Du Guocai, Zhou Peiyong, Yadikar Nurbiya, Aysa Alimjan, Ubul Kurban
School of Computer Science and Technology, Xinjiang University, Urumqi, 830046, China.
Key Laboratory of Xinjiang Multilingual Information Technology, Xinjiang University, Urumqi, 830046, China.
Sci Rep. 2025 Apr 26;15(1):14603. doi: 10.1038/s41598-025-85335-1.

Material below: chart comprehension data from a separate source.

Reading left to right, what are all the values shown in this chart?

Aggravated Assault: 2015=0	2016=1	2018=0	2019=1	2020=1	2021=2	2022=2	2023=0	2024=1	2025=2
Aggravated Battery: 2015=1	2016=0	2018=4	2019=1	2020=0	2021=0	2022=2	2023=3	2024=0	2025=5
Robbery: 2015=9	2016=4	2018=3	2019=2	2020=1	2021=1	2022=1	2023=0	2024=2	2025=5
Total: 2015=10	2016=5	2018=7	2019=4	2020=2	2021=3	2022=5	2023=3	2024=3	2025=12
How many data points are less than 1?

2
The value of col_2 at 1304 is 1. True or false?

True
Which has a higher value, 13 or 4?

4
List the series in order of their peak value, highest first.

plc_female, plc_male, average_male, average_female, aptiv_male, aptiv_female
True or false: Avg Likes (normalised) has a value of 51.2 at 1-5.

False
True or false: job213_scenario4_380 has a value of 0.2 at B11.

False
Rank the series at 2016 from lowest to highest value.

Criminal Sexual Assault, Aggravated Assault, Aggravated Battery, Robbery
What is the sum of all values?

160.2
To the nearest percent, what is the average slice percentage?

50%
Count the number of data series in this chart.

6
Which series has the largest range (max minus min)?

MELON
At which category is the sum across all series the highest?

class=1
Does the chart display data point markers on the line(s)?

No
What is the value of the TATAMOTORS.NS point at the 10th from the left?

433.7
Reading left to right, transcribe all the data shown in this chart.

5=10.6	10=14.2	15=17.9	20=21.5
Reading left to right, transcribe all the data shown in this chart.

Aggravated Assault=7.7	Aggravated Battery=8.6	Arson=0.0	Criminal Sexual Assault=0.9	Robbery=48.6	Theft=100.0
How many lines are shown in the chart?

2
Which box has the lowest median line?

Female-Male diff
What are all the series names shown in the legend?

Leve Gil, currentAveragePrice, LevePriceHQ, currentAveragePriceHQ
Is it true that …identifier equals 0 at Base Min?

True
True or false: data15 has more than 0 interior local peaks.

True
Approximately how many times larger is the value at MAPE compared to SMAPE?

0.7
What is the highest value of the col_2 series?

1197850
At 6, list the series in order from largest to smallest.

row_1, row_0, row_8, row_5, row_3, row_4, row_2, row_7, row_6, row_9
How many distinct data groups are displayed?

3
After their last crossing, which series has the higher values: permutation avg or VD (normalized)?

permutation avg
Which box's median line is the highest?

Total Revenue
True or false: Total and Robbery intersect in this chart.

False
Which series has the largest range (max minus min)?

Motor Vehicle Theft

Based on natural language specification unmanned aerial vehicle tracking mission goal is to automatically and continuously track the target in subsequent frames by natural language descriptions. Existing tracking methods typically handle this problem through two separate steps: visual grounding and object tracking. However, this independent solution would result in ignoring the relationship between visual grounding and object tracking, e.g., natural language can provide semantic information about the target, and this solution would also result in an inability to train end-to-end. Therefore, we propose a framework based on natural language specification that integrates visual grounding and object tracking, redefining it as a unified task. This framework can track the object based on a given natural language reference. First, the proposed triangular integration effectively establishes the relationship between natural language and images (template image and search image). Then in order to accomplish multi-scale learning and global receptive field, and effectively improve the flexibility of the method to the visual characteristics of the tracking target, we designed a new lightweight concentrated multi-scale linear attention. Additionally, to reduce computational complexity, we introduced residuals. Finally, experiments conducted on six UAV tracking datasets showed that our tracker achieved accuracy, success rate, and average speed of 0.819, 0.654, and 61 FPS, respectively, outperforming other state-of-the-art trackers.
基于自然语言描述的无人机跟踪任务目标是通过自然语言描述在后续帧中自动且持续地跟踪目标。现有的跟踪方法通常通过两个独立步骤来处理这个问题:视觉定位和目标跟踪。然而,这种独立的解决方案会导致忽略视觉定位和目标跟踪之间的关系,例如,自然语言可以提供关于目标的语义信息,并且这种解决方案还会导致无法进行端到端的训练。因此,我们提出了一个基于自然语言描述的框架,该框架将视觉定位和目标跟踪集成在一起,将其重新定义为一个统一的任务。这个框架可以基于给定的自然语言参考来跟踪目标。首先,所提出的三角积分有效地建立了自然语言与图像(模板图像和搜索图像)之间的关系。然后,为了实现多尺度学习和全局感受野,并有效地提高该方法对跟踪目标视觉特征的灵活性,我们设计了一种新的轻量级集中式多尺度线性注意力机制。此外,为了降低计算复杂度,我们引入了残差。最后,在六个无人机跟踪数据集上进行的实验表明,我们的跟踪器的准确率、成功率和平均速度分别达到了0.819、0.654和61帧每秒,优于其他现有最先进的跟踪器。